- **Reading passage**
== Segment start ==

Such products might be delivered to a patient in a variety of ways:
- Through ingestion, perhaps as an "edible vaccine"; such was conducted as "proof of concept" by the University of Maryland's School of Medicine ('98) www.niaid.nih.gov/news/newsreleases/1998/pages/ediblevacc.aspx
- Through injection, as with the first FDA-approved transgenic animal product, which is produced in the milk of goats genetically modified to produce the anti-clotting drug Atryn (FDA-approved in 2009, approved in 2006 by EMEA) www.transgenics.com/pressreleases/pr020609.html
- Through body contact, perhaps through patches, lotions, or even clothing articles
Pharming has an innovative (and to this author, fascinating) approach to mass-production of drug products, with obvious advantages compared to more traditional processes, including cheaper facilities (e.g. farms), flexible scale-up and scale-down capabilities (e.g. breeding programs), and, to a degree, renewable/reusable bioreactors (e.g. plants or animals).
And the potential lucrativeness of these ventures is no joke! Case in point: a fairly recent Scientific American article (see: http://www.scientificamerican.com/article.cfm?id=atryn-pharming-goats-transgenic) estimated start-up for a standard mammalian cell bioreactor facility producing 100kg/year of a drug to cost hundreds of millions of dollars, while an equivalent-volume farm could be put into service for only tens of millions of dollars, and with far cheaper operating costs – “at literally chicken feed with our chickens,” as one manufacturer put it.

== Segment end ==

- **Dataset**
== Segment start ==

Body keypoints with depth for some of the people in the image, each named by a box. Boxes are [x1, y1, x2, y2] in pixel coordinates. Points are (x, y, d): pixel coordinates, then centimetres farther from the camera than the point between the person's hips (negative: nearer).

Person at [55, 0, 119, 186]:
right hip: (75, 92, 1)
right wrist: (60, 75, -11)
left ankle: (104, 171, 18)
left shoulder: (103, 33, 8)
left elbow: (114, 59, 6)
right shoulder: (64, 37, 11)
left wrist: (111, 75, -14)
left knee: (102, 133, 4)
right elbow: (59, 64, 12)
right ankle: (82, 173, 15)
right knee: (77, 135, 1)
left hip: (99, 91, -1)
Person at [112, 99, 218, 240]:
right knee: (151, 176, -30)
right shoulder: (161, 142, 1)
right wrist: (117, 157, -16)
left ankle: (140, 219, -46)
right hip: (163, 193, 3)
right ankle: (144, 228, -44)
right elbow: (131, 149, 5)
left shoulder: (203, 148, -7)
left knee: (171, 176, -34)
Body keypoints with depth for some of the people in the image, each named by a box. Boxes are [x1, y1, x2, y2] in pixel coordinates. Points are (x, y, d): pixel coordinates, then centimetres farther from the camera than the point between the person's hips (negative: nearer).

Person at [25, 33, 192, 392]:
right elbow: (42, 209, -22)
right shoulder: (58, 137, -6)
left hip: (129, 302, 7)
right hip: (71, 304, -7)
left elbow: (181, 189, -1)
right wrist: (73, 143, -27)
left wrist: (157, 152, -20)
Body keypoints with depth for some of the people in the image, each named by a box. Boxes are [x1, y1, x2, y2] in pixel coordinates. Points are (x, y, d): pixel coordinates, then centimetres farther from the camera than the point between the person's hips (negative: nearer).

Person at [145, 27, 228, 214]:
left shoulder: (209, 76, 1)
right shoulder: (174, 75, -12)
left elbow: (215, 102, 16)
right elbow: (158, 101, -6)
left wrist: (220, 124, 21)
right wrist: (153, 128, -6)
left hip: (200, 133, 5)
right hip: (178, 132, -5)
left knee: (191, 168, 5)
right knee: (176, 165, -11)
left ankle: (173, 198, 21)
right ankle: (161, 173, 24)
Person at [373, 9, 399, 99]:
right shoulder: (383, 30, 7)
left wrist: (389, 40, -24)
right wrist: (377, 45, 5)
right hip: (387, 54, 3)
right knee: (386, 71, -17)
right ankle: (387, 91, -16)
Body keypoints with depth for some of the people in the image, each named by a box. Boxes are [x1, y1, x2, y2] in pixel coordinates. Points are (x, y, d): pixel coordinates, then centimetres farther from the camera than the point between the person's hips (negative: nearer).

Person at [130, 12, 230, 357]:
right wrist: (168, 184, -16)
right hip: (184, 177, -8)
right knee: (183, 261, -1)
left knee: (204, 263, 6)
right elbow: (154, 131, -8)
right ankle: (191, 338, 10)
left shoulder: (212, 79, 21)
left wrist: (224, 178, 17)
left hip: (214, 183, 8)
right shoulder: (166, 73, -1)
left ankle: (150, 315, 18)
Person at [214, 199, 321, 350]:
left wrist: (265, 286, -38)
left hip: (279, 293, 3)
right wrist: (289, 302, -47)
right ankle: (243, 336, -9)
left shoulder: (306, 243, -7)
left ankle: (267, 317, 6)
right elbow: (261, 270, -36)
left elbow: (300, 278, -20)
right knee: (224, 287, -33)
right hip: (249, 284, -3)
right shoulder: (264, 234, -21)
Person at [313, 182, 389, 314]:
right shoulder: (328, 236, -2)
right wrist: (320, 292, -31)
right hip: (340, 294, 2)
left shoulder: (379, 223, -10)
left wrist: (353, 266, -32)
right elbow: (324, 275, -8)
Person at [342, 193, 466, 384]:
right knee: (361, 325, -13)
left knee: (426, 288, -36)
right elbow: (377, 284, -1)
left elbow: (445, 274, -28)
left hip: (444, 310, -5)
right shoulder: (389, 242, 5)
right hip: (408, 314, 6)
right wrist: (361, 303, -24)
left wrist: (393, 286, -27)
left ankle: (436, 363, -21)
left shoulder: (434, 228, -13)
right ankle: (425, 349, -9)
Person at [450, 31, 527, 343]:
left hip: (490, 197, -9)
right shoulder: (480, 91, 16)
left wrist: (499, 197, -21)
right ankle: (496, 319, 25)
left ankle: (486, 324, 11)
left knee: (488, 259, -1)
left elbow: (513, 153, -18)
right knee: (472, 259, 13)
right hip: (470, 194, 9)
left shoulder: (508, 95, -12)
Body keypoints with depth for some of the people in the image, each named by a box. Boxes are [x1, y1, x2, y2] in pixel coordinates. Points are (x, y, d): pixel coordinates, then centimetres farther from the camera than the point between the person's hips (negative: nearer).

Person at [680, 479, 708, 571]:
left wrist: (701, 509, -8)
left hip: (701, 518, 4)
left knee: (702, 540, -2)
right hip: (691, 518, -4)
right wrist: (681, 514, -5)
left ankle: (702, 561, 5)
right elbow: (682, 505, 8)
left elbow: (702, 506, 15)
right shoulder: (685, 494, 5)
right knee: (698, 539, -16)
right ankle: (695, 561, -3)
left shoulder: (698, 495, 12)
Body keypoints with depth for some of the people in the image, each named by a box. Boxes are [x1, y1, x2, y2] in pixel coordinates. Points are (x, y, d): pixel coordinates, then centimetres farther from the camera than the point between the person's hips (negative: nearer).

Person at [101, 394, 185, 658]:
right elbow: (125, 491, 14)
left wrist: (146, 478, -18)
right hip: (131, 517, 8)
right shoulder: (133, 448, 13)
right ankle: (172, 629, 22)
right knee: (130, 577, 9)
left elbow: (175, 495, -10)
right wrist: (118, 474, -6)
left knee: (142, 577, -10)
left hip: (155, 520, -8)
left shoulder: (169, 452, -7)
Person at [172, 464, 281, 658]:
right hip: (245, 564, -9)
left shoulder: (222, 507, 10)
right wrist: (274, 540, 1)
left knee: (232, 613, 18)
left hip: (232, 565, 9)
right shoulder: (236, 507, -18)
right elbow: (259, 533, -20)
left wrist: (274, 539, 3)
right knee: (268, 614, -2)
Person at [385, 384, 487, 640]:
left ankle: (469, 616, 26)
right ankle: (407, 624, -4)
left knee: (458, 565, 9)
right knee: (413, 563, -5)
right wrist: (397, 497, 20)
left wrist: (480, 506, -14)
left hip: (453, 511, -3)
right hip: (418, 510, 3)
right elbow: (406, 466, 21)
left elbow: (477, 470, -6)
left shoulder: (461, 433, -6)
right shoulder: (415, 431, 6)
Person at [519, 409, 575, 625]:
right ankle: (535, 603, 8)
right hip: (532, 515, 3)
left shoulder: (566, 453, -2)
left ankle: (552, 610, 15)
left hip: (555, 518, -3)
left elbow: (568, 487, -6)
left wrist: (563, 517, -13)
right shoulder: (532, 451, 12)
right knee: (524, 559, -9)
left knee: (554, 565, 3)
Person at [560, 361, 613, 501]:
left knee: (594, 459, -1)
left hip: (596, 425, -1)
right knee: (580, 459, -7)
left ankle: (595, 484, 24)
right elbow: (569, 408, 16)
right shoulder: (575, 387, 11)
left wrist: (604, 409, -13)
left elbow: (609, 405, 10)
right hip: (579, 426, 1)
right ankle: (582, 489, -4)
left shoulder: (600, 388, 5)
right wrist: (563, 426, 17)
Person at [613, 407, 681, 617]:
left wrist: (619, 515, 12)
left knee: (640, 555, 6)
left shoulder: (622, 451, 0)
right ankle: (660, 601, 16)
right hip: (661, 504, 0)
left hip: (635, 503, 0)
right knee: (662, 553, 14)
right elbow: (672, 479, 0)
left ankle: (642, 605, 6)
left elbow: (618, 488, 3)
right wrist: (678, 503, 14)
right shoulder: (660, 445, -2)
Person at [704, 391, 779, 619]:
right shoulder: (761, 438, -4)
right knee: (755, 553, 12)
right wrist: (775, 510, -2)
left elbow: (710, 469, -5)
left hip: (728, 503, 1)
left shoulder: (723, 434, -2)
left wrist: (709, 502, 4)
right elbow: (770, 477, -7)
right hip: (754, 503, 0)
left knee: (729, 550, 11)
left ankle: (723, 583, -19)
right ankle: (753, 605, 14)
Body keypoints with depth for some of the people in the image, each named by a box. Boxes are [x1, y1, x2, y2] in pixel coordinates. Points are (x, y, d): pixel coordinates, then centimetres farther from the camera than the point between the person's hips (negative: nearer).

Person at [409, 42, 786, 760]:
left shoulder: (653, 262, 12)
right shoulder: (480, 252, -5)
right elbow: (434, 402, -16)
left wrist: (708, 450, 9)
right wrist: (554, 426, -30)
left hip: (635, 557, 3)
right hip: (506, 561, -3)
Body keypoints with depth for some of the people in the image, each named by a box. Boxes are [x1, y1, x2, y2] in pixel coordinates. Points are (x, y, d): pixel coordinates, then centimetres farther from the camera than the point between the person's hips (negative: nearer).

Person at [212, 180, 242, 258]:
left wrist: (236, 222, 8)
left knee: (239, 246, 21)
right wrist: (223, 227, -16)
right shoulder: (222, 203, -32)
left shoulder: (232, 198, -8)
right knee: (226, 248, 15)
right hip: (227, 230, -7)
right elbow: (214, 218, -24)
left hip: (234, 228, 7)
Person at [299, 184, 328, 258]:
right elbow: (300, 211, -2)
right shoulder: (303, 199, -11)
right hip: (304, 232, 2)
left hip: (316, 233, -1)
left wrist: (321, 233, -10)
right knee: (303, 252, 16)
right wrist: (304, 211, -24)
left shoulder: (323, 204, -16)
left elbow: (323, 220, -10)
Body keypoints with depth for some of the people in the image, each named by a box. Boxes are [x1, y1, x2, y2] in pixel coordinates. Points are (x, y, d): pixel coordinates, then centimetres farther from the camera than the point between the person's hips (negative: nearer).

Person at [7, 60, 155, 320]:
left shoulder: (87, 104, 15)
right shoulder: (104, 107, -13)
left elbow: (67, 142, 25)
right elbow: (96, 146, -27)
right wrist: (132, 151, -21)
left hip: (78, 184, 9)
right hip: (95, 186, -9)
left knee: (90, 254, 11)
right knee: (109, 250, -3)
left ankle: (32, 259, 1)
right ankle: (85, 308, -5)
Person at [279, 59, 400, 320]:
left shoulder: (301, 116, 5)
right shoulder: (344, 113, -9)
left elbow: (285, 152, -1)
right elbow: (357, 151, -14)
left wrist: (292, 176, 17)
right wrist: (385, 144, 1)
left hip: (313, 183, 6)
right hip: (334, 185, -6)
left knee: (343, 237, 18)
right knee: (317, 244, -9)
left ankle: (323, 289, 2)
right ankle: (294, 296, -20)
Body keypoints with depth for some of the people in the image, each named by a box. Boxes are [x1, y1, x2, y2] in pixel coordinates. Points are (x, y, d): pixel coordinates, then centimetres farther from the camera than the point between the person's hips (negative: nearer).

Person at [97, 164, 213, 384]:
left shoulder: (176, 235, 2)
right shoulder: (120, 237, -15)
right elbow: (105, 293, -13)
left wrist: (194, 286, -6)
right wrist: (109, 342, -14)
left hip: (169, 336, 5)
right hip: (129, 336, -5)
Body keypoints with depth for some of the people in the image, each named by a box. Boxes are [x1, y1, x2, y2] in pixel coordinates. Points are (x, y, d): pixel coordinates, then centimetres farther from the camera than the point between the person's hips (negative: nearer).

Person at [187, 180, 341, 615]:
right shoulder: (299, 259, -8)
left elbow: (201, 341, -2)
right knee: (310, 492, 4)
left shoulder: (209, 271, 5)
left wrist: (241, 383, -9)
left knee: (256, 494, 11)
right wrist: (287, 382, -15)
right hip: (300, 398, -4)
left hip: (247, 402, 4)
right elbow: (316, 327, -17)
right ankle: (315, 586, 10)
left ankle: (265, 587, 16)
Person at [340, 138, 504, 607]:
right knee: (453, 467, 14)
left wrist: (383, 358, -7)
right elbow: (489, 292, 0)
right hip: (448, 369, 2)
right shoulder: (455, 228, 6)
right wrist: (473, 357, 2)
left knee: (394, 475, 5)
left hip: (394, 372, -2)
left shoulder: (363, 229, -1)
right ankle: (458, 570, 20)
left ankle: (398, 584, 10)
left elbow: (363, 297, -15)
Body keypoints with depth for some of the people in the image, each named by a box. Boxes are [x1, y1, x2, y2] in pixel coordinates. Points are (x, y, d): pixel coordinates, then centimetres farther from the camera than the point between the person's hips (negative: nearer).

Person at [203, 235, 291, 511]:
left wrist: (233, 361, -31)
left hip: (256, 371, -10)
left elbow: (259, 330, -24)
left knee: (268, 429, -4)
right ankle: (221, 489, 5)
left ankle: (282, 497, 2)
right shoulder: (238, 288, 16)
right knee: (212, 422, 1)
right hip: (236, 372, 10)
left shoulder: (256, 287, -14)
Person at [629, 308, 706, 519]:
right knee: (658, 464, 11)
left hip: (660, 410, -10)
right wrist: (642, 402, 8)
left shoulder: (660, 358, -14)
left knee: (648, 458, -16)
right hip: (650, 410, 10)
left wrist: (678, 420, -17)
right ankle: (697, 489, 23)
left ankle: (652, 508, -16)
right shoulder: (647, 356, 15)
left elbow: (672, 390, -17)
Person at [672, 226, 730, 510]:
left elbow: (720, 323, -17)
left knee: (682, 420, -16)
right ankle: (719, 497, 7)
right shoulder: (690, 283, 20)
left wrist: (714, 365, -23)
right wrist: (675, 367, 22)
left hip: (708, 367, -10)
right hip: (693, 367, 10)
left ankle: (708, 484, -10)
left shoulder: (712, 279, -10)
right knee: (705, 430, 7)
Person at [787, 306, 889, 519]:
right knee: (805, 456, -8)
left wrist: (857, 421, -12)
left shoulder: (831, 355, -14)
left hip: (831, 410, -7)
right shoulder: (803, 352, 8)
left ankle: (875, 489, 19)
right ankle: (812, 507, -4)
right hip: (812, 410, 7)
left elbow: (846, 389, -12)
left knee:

== Segment end ==

- **Task requirements**
Continue the piece on pharming from its last sentence.

- **Your response**
While DNA was discovered as early as 1869 and its genetic ties identified in the early 1950s, and despite the fact that human drug manufacturers using transgenic recombinant DNA techniques have been around since the 1970s, regulations remain largely unspecific toward this type of process. As you can surely imagine, the relative novelty and complexity of the products and their production processes place pharmed proteins in what often seem like “uncharted waters” for development and regulatory approval.
In fact (confirmable through the below-referenced website), the U.S. government has not issued any new legislation (Acts) specific to GE products, instead relying on predicate health and safety laws to regulate them. However, regulatory agencies have issued some interesting and helpful guidelines that help manufacturers to address the special needs for these types of products. These are managed through a tripartite arrangement between government agencies, called the Coordinated Framework for Regulation of Biotechnology, which is responsible for jointly overseeing all such products. This framework was authorized in 1986 (51 FR 23302; also refer to http://usbiotechreg.nbii.gov/). It is noted that the European Union has gone a bit further than the U.S., with an official Directive (2001/18/EC) and numerous derivative regulations and guidances specific to transgenic organisms ( see http://www.biotethics.org/downloads/articles/EU%20Legislation%20GMOs.pdf for a comprehensive list, as of 2006, with hyperlinks).
Of course, where the genetic enhancement of a living organism is concerned, there is always political and humane-interest controversy. We will take a closer look at the controversy next week as we explore the current world of transgenic plants, and the week after with transgenic animals.
More on this topic next week...stay tuned!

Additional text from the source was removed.